The payment networks’ decades-old dominance has increasingly attracted attention from regulators and retailers.

Litany of woes

In 2020, the DOJ filed an antitrust suit to block Visa from acquiring fintech company Plaid. The companies initially said they would fight the action, but soon abandoned the $5.3 billion takeover.

In March, Visa and Mastercard agreed to limit their fees and let merchants charge customers for using credit cards, a deal retailers said was worth $30 billion in savings over a half decade. A federal judge later rejected the settlement, saying the networks could afford to pay for a “substantially greater” deal.

In its complaint, the DOJ said Visa threatens merchants and their banks with punitive rates if they route a “meaningful share” of debit transactions to competitors, helping maintain Visa’s network moat.

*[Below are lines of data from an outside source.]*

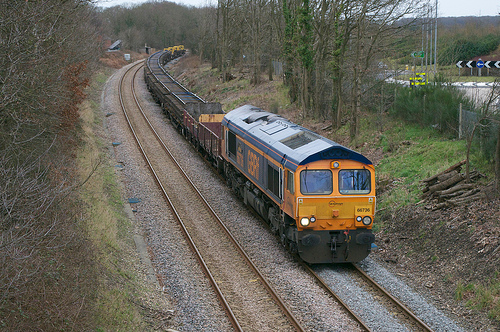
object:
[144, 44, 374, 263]
train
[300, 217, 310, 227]
headlights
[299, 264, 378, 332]
tracks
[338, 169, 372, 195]
windshield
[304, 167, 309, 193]
wiper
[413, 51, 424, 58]
sign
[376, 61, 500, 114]
highway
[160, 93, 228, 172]
cars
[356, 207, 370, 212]
number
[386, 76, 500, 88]
lot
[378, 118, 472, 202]
coutryside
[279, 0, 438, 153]
tree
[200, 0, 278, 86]
trees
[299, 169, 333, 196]
window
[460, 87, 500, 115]
area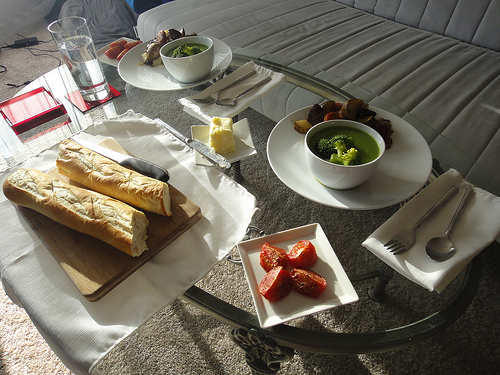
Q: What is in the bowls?
A: Broccoli.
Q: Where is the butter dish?
A: Middle of table.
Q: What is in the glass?
A: Clear liquid - water.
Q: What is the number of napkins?
A: 3.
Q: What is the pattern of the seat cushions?
A: Stripe.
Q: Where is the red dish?
A: Top left.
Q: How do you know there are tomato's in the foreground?
A: Shape and color.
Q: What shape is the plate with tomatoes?
A: Sqaure.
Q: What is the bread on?
A: Wood cutting board.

The contracts help insulate three-quarters of Visa’s debit volume from fair competition, the DOJ said.

Visa wields its dominance, enormous scale, and centrality to the debit ecosystem to impose a web of exclusionary agreements on merchants and banks,” the DOJ said in its release. “These agreements penalize Visa’s customers who route transactions to a different debit network or alternative payment system.”

Furthermore, when faced with threats, Visa “engaged in a deliberate and reinforcing course of conduct to cut off competition and prevent rivals from gaining the scale, share, and data necessary to compete,” the DOJ said.

Paying off competitors

The moves also tamped down innovation, according to the DOJ. Visa pays competitors hundreds of millions of dollars annually “to blunt the risk they develop innovative new technologies that could advance the industry but would otherwise threaten Visa’s monopoly profits,” according to the complaint.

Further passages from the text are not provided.